• _Request_
Reproduce every line of the material below word for word, with nothing changed.

(Dataset items)
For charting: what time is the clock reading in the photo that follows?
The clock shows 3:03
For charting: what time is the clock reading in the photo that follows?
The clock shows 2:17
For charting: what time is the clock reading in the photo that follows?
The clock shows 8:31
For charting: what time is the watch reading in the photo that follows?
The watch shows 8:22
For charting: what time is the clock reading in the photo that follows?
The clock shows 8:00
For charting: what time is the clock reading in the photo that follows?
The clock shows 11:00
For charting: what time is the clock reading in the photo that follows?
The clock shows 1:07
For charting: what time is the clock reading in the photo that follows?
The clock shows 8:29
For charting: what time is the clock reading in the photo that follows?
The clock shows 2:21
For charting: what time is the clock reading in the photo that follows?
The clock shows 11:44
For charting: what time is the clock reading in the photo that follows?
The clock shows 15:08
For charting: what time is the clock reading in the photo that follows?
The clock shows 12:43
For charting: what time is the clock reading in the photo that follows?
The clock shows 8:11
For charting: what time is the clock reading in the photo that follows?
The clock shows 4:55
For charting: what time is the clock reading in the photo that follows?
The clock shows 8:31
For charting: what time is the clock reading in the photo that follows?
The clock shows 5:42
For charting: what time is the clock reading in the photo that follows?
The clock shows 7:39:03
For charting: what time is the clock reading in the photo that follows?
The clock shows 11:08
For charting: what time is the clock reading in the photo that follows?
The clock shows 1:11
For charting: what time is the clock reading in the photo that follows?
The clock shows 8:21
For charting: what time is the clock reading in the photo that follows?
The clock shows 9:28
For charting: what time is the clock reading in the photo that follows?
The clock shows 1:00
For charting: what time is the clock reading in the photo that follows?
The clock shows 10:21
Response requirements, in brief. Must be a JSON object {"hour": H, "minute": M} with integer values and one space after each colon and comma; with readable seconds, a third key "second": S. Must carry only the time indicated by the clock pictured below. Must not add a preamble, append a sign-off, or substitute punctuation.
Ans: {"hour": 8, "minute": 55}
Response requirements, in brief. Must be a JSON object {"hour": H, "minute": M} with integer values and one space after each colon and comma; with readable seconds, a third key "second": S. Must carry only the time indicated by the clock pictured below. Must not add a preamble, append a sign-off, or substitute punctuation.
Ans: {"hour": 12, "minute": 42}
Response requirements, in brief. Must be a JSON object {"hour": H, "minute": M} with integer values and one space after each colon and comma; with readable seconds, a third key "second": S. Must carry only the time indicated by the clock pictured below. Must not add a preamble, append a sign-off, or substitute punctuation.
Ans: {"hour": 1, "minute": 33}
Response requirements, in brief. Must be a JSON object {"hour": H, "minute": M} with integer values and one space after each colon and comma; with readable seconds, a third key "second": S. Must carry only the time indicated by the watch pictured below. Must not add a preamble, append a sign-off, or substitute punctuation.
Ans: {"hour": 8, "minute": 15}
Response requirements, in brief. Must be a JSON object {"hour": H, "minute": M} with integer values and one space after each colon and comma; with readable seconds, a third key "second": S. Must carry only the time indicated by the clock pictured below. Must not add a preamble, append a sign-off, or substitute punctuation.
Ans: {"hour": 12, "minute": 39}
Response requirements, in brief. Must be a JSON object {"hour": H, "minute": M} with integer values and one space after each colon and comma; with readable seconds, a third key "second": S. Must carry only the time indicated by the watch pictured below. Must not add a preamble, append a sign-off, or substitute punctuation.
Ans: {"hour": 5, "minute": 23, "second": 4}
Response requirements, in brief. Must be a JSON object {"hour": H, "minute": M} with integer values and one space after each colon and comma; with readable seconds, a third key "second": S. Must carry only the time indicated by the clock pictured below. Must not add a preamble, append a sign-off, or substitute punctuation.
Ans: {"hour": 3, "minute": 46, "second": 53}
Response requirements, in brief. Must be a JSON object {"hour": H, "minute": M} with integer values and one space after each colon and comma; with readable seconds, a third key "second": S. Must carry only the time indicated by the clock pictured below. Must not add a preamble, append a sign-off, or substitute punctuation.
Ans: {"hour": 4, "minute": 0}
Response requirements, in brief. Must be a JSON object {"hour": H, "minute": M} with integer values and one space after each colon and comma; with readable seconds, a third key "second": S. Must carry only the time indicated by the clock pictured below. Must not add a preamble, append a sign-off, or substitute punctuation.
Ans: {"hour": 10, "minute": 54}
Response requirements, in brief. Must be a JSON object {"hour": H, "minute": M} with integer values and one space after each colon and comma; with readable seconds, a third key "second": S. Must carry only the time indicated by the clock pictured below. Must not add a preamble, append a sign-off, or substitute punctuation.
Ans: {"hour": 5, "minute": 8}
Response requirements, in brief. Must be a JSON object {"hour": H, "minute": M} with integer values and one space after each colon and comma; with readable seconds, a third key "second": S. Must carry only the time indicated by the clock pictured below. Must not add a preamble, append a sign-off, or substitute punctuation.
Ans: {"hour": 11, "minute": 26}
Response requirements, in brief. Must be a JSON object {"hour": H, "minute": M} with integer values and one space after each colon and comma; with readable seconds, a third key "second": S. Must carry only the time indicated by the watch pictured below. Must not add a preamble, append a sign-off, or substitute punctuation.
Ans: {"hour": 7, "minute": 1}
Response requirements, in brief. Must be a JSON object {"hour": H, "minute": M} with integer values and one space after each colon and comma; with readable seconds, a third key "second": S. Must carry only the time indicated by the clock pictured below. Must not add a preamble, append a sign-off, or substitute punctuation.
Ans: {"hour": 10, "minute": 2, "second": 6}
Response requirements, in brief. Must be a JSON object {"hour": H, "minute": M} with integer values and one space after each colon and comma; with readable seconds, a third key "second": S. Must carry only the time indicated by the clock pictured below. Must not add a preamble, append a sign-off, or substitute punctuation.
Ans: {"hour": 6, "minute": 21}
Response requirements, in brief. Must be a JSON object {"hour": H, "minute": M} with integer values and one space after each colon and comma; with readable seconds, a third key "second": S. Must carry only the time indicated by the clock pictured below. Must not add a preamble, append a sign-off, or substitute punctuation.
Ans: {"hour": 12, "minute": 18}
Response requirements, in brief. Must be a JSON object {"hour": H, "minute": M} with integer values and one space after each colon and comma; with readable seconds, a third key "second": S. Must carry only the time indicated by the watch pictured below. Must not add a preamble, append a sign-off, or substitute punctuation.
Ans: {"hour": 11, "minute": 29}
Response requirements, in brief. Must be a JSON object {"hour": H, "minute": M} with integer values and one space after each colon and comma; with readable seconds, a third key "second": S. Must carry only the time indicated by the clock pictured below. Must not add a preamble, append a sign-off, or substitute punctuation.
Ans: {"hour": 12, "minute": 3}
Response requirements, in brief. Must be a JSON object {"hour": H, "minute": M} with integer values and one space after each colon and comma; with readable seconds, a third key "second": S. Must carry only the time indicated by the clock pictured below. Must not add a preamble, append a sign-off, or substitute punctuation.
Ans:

• _Complete answer_
For charting: what time is the clock reading in the photo that follows?
The clock shows 3:03
For charting: what time is the clock reading in the photo that follows?
The clock shows 2:17
For charting: what time is the clock reading in the photo that follows?
The clock shows 8:31
For charting: what time is the watch reading in the photo that follows?
The watch shows 8:22
For charting: what time is the clock reading in the photo that follows?
The clock shows 8:00
For charting: what time is the clock reading in the photo that follows?
The clock shows 11:00
For charting: what time is the clock reading in the photo that follows?
The clock shows 1:07
For charting: what time is the clock reading in the photo that follows?
The clock shows 8:29
For charting: what time is the clock reading in the photo that follows?
The clock shows 2:21
For charting: what time is the clock reading in the photo that follows?
The clock shows 11:44
For charting: what time is the clock reading in the photo that follows?
The clock shows 15:08
For charting: what time is the clock reading in the photo that follows?
The clock shows 12:43
For charting: what time is the clock reading in the photo that follows?
The clock shows 8:11
For charting: what time is the clock reading in the photo that follows?
The clock shows 4:55
For charting: what time is the clock reading in the photo that follows?
The clock shows 8:31
For charting: what time is the clock reading in the photo that follows?
The clock shows 5:42
For charting: what time is the clock reading in the photo that follows?
The clock shows 7:39:03
For charting: what time is the clock reading in the photo that follows?
The clock shows 11:08
For charting: what time is the clock reading in the photo that follows?
The clock shows 1:11
For charting: what time is the clock reading in the photo that follows?
The clock shows 8:21
For charting: what time is the clock reading in the photo that follows?
The clock shows 9:28
For charting: what time is the clock reading in the photo that follows?
The clock shows 1:00
For charting: what time is the clock reading in the photo that follows?
The clock shows 10:21
Response requirements, in brief. Must be a JSON object {"hour": H, "minute": M} with integer values and one space after each colon and comma; with readable seconds, a third key "second": S. Must carry only the time indicated by the clock pictured below. Must not add a preamble, append a sign-off, or substitute punctuation.
Ans: {"hour": 8, "minute": 55}
Response requirements, in brief. Must be a JSON object {"hour": H, "minute": M} with integer values and one space after each colon and comma; with readable seconds, a third key "second": S. Must carry only the time indicated by the clock pictured below. Must not add a preamble, append a sign-off, or substitute punctuation.
Ans: {"hour": 12, "minute": 42}
Response requirements, in brief. Must be a JSON object {"hour": H, "minute": M} with integer values and one space after each colon and comma; with readable seconds, a third key "second": S. Must carry only the time indicated by the clock pictured below. Must not add a preamble, append a sign-off, or substitute punctuation.
Ans: {"hour": 1, "minute": 33}
Response requirements, in brief. Must be a JSON object {"hour": H, "minute": M} with integer values and one space after each colon and comma; with readable seconds, a third key "second": S. Must carry only the time indicated by the watch pictured below. Must not add a preamble, append a sign-off, or substitute punctuation.
Ans: {"hour": 8, "minute": 15}
Response requirements, in brief. Must be a JSON object {"hour": H, "minute": M} with integer values and one space after each colon and comma; with readable seconds, a third key "second": S. Must carry only the time indicated by the clock pictured below. Must not add a preamble, append a sign-off, or substitute punctuation.
Ans: {"hour": 12, "minute": 39}
Response requirements, in brief. Must be a JSON object {"hour": H, "minute": M} with integer values and one space after each colon and comma; with readable seconds, a third key "second": S. Must carry only the time indicated by the watch pictured below. Must not add a preamble, append a sign-off, or substitute punctuation.
Ans: {"hour": 5, "minute": 23, "second": 4}
Response requirements, in brief. Must be a JSON object {"hour": H, "minute": M} with integer values and one space after each colon and comma; with readable seconds, a third key "second": S. Must carry only the time indicated by the clock pictured below. Must not add a preamble, append a sign-off, or substitute punctuation.
Ans: {"hour": 3, "minute": 46, "second": 53}
Response requirements, in brief. Must be a JSON object {"hour": H, "minute": M} with integer values and one space after each colon and comma; with readable seconds, a third key "second": S. Must carry only the time indicated by the clock pictured below. Must not add a preamble, append a sign-off, or substitute punctuation.
Ans: {"hour": 4, "minute": 0}
Response requirements, in brief. Must be a JSON object {"hour": H, "minute": M} with integer values and one space after each colon and comma; with readable seconds, a third key "second": S. Must carry only the time indicated by the clock pictured below. Must not add a preamble, append a sign-off, or substitute punctuation.
Ans: {"hour": 10, "minute": 54}
Response requirements, in brief. Must be a JSON object {"hour": H, "minute": M} with integer values and one space after each colon and comma; with readable seconds, a third key "second": S. Must carry only the time indicated by the clock pictured below. Must not add a preamble, append a sign-off, or substitute punctuation.
Ans: {"hour": 5, "minute": 8}
Response requirements, in brief. Must be a JSON object {"hour": H, "minute": M} with integer values and one space after each colon and comma; with readable seconds, a third key "second": S. Must carry only the time indicated by the clock pictured below. Must not add a preamble, append a sign-off, or substitute punctuation.
Ans: {"hour": 11, "minute": 26}
Response requirements, in brief. Must be a JSON object {"hour": H, "minute": M} with integer values and one space after each colon and comma; with readable seconds, a third key "second": S. Must carry only the time indicated by the watch pictured below. Must not add a preamble, append a sign-off, or substitute punctuation.
Ans: {"hour": 7, "minute": 1}
Response requirements, in brief. Must be a JSON object {"hour": H, "minute": M} with integer values and one space after each colon and comma; with readable seconds, a third key "second": S. Must carry only the time indicated by the clock pictured below. Must not add a preamble, append a sign-off, or substitute punctuation.
Ans: {"hour": 10, "minute": 2, "second": 6}
Response requirements, in brief. Must be a JSON object {"hour": H, "minute": M} with integer values and one space after each colon and comma; with readable seconds, a third key "second": S. Must carry only the time indicated by the clock pictured below. Must not add a preamble, append a sign-off, or substitute punctuation.
Ans: {"hour": 6, "minute": 21}
Response requirements, in brief. Must be a JSON object {"hour": H, "minute": M} with integer values and one space after each colon and comma; with readable seconds, a third key "second": S. Must carry only the time indicated by the clock pictured below. Must not add a preamble, append a sign-off, or substitute punctuation.
Ans: {"hour": 12, "minute": 18}
Response requirements, in brief. Must be a JSON object {"hour": H, "minute": M} with integer values and one space after each colon and comma; with readable seconds, a third key "second": S. Must carry only the time indicated by the watch pictured below. Must not add a preamble, append a sign-off, or substitute punctuation.
Ans: {"hour": 11, "minute": 29}
Response requirements, in brief. Must be a JSON object {"hour": H, "minute": M} with integer values and one space after each colon and comma; with readable seconds, a third key "second": S. Must carry only the time indicated by the clock pictured below. Must not add a preamble, append a sign-off, or substitute punctuation.
Ans: {"hour": 12, "minute": 3}
Response requirements, in brief. Must be a JSON object {"hour": H, "minute": M} with integer values and one space after each colon and comma; with readable seconds, a third key "second": S. Must carry only the time indicated by the clock pictured below. Must not add a preamble, append a sign-off, or substitute punctuation.
Ans:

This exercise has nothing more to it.